Among other findings of the team’s work:

  • There were no significant differences in virtues or vices between Republicans and Democrats.
  • It appears that the behavioral traits are stable, reflecting an established social strategy.

    In this C-SPAN video, researchers note, the late Sen. Paul Wellstone exhibited several behaviors reflecting courage. They ranged from his steady and emphatic speech, to his narrowed eyebrows.

The UC Berkeley-led team assessed 141 male and 10 female members of Congress for behavioral signals of vices and or virtues that they displayed on publicly available C-SPAN videos. It took a trained team of Berkeley-Haas undergraduate research assistants close to a year to evaluate the first minute of one video per senator that was randomly selected for coding of verbal and nonverbal behavioral, as outlined below.

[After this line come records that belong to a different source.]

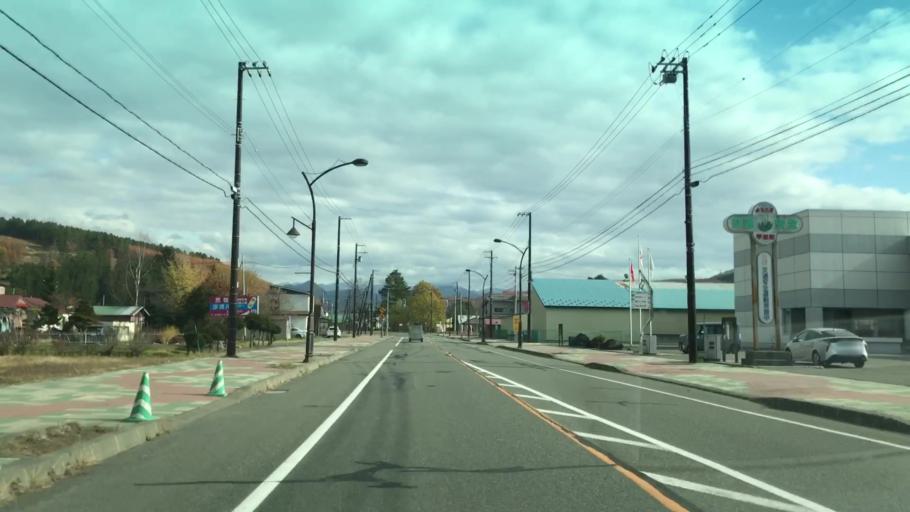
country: JP
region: Hokkaido
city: Shizunai-furukawacho
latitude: 42.7264
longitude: 142.3015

The coding guidelines were developed by Keltner and ten Brinke, based on standard behavior traits.

Here are some examples of how they measured virtuous behavior:

  • The use of humor or eyebrows furrowed in concentration can reflect such characteristics as creativity, curiosity, and open-mindedness — consistent with the virtue of wisdom.
  • Speaking in a loud voice with no stammers or eyes narrowed in determination can indicate bravery, honest, and persistence — in line with the virtue of courage.
  • Sympathetic tones of voice or facial expressions indicate love, kindness and social intelligence —or the virtue of humanity.
  • Expressions of humility such as a slight smile, modest dress or eyes directed downward show characteristics of self-regulation, forgiveness and modesty— or the virtue of temperance.
  • The virtue of transcendence and its characteristics of gratitude and hope can be witnessed in expressions of awe.

Meanwhile, here are some examples of how vices were coded:

  • A lack of emotional expression, or a smile in response to others pain or failure, which reflect aggressiveness or lack of empathy, is consistent with psychopathy.
  • The use of first-person pronouns is tied to grandiosity and a sense of entitlement, or the vice of narcissism.
  • A lack of self-conscious emotions or expansive posture can signal manipulation and emotional detachment linked to Machiavellianism.

Researchers said they chose the first minute of each video because those segments tended to be more standardized than other recordings, were generally uninterrupted, and usually began with a formal request to enter their speech into the record, followed by a short description of their legislation or issue.

This information was compared with the senators’ abilities to enlist colleagues as collaborative rather than symbolic co-sponsors on legislation. The latter can be distinguished from the former because such bills tend to include a large proportion of all senators as co-sponsors.

As a next step, Srivastava said that he and Liu will be exploring language use in the U.S. Senate to see what it can reveal about influence dynamics among members. Keltner and ten Brinke are examining virtues and vices among hedge fund managers, who ten Brinke said operate in an arena “where virtue may not be the best strategy.”